The typical organization of the Rap-Phr pairs implies that the effect of Rap proteins is most pronounced at low or intermediate cell densities. At higher cell densities, and especially under conditions where a sufficient amount of cells activate the Spo0A pathway, the effect of the Rap protein is suppressed by the Phr peptide. Indeed, deletion of Rap genes usually results in a modest effect on phenotype (16), especially during the beginning of the stationary phase (43, 44). The RapP³⁶¹⁰ allele does not obey this rule since it is not counteracted by PhrP, and therefore its deletion has a strong effect on biofilm formation and ComA activity. We therefore propose that the biofilm phenotypes of the RapP^T236N allele and of the plasmid-free strain are more typical than the biofilm phenotype of strain 3610.

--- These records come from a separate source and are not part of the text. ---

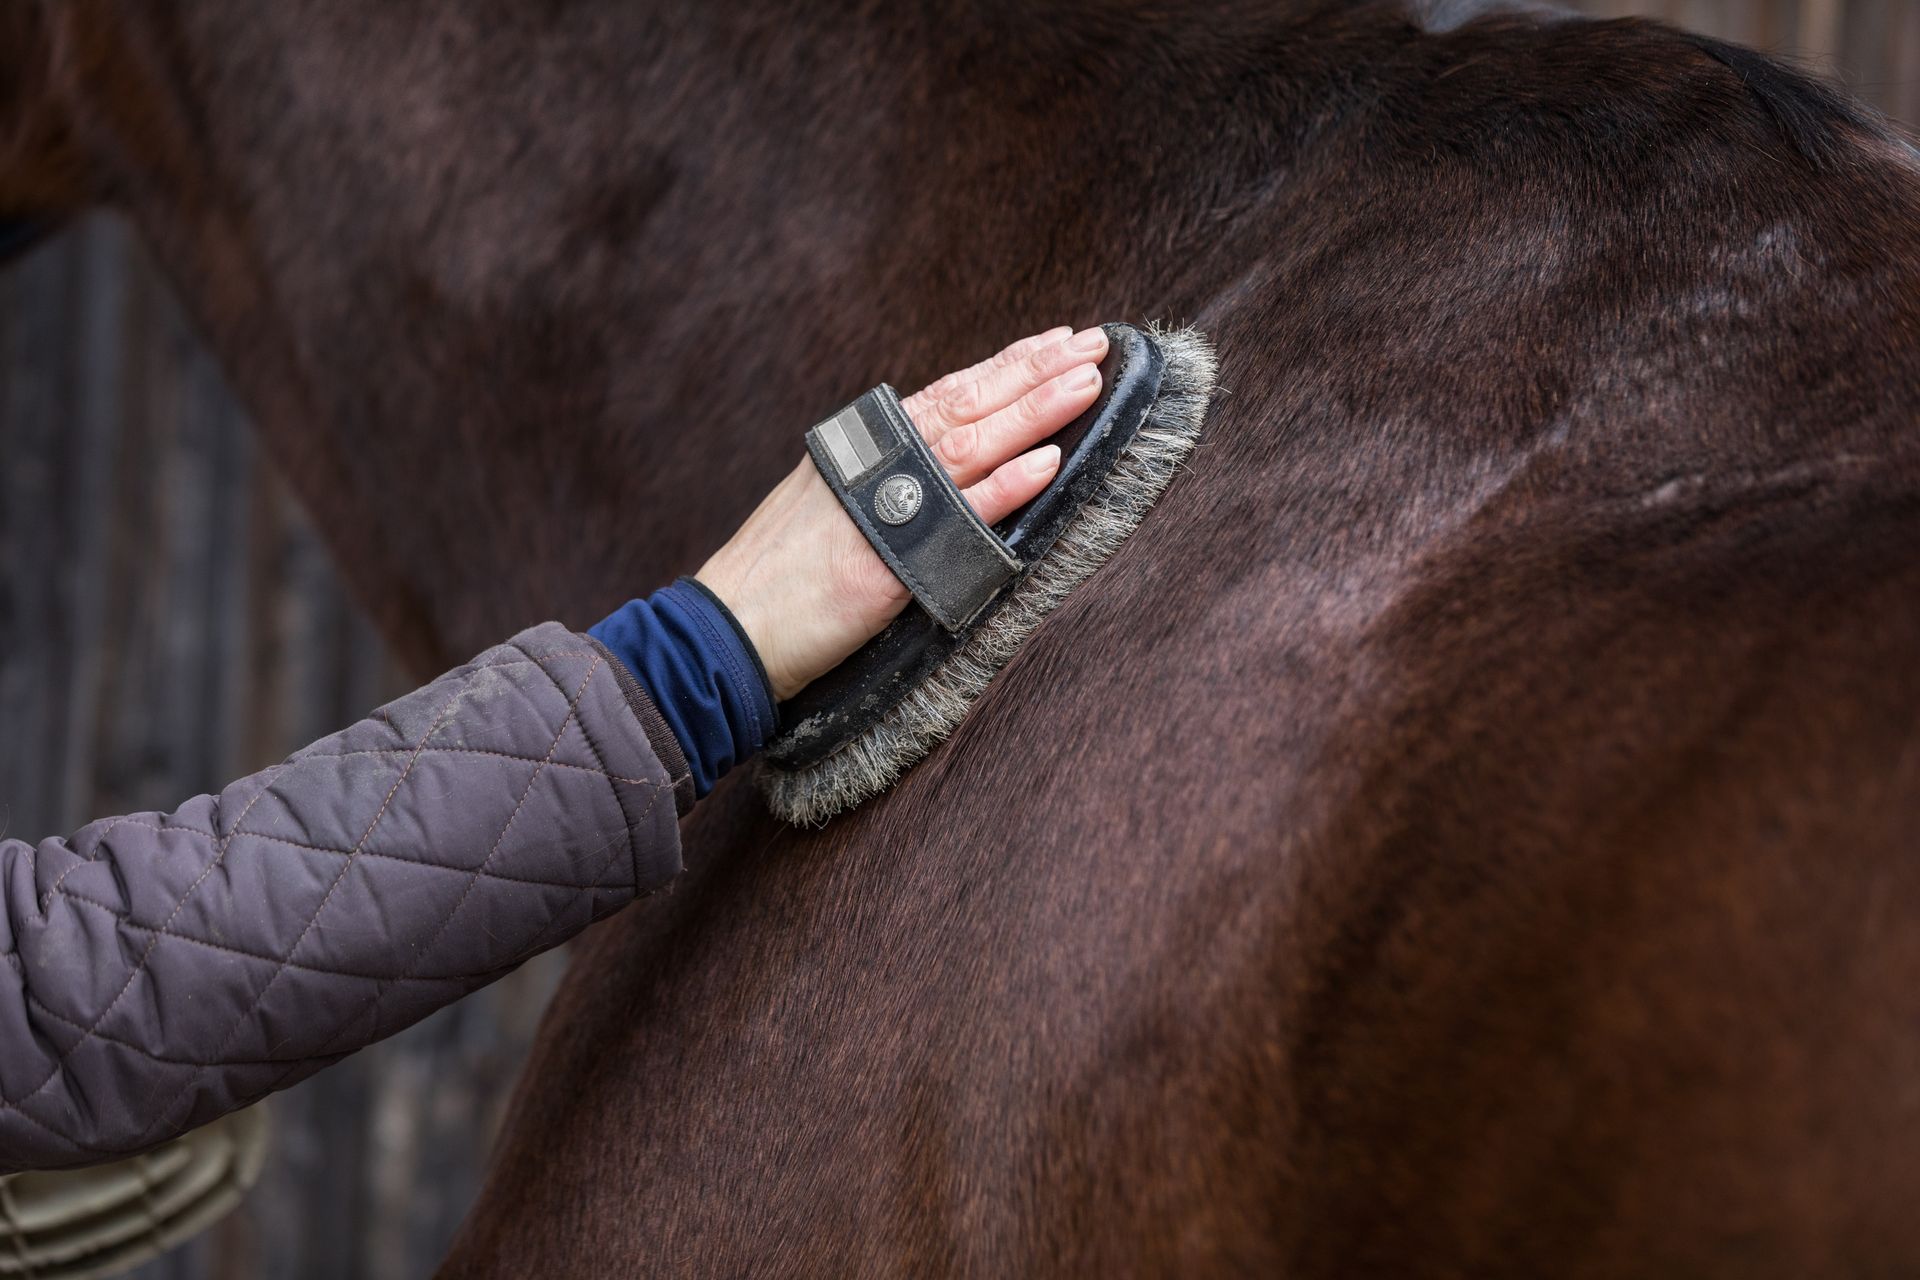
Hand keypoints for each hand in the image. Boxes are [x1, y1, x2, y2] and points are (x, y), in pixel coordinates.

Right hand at [697, 325, 1108, 700]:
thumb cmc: (780, 577)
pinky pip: (961, 515)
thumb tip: (940, 464)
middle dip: (1036, 371)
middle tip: (1095, 345)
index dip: (1009, 364)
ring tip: (1085, 384)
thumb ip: (885, 478)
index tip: (1058, 342)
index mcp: (869, 447)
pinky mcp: (889, 560)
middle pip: (969, 402)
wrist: (732, 629)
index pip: (952, 391)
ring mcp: (884, 505)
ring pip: (972, 442)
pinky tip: (1047, 463)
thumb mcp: (832, 502)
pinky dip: (1005, 486)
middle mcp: (878, 462)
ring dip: (1034, 410)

Combining our genetic analysis with previous analysis of RapP (29) suggests that RapP acts on several targets. It was previously reported that RapP is involved in dephosphorylation of Spo0F (29). These biochemical results are in line with our finding that expression of RapP strongly affected sporulation efficiency (Table 3). On the other hand, our genetic analyses (Fig. 3 and 4) indicate that the control of ComA activity by RapP is partially independent of Spo0F. While it is tempting to speculate that RapP directly interacts with ComA, previous attempts to observe such interaction were unsuccessful (29). The identity of the second target of RapP, therefore, remains to be discovered.

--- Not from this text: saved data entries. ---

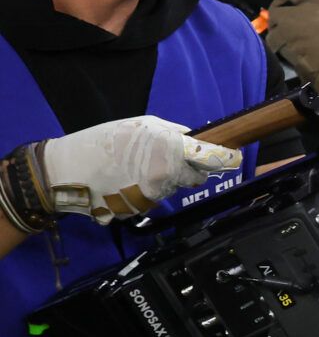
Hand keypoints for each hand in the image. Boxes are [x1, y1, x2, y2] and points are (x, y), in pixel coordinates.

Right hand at [33, 116, 240, 223]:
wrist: (65, 172)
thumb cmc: (103, 142)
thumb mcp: (142, 125)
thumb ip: (174, 132)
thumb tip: (196, 137)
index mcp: (171, 150)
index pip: (213, 157)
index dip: (227, 157)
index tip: (235, 157)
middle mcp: (167, 176)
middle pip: (196, 176)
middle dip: (190, 168)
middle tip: (168, 158)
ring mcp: (154, 196)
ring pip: (174, 188)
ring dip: (166, 180)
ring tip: (138, 168)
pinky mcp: (140, 211)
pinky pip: (155, 199)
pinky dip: (147, 191)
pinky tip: (127, 182)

We have also identified a positive regulatory effect of the QS master regulator, ComA, on the expression of the exopolysaccharide (eps) operon. This effect has been reported previously based on the analysis of microarray experiments (4). Using single-cell measurements, we find that ComA modulates the fraction of cells expressing the eps operon and not the level of expression. This indicates that ComA modulates the bistable positive feedback that governs the expression of biofilm-related genes (45). It was previously reported that ComA controls the Spo0A phosphorelay through the production of surfactin and the latter's effect on the phosphorelay kinase KinC (46). In addition, ComA has been shown to regulate biofilm formation through the activation of degQ (47). Strain PY79 does not produce surfactin and has a hypomorphic allele of the degQ promoter, implying that both of these pathways probably do not explain our results. Importantly, we find that ComA is a weak modulator of eps expression (the deletion leads only to a factor of 2 effect in the frequency of eps ON cells). We would therefore expect this effect to vary with environment and genotype, reconciling conflicting reports about the importance of this locus to biofilm formation (38, 48). It is important to note that RapP repression of the eps operon is probably mediated also by Spo0A.

Finally, many Rap-Phr systems have been shown to be encoded by mobile genetic elements (37), in a fashion similar to the RapP-PhrP system. In the mobile integrative and conjugative element ICEBs1, RapI-PhrI-mediated QS was shown to facilitate horizontal gene transfer and to dephosphorylate Spo0F. In addition, Rap60 encoded on the plasmid pTA1060 has been shown to regulate degradative enzyme production, possibly by dephosphorylation of Spo0F∼P (49). The sporadic occurence of plasmid pBS32 within the B. subtilis lineage implies that it is horizontally transferred, but the mechanism is unknown; therefore, it is yet unclear whether the RapP-PhrP system has an impact on the plasmid's horizontal transfer. The possible functions of Rap-Phr systems in mobile genetic elements and how they influence the spread and symbiosis of these elements with their host remain important open questions, the answers to which are likely to shed new light on the function of this broad and diverse family of QS systems.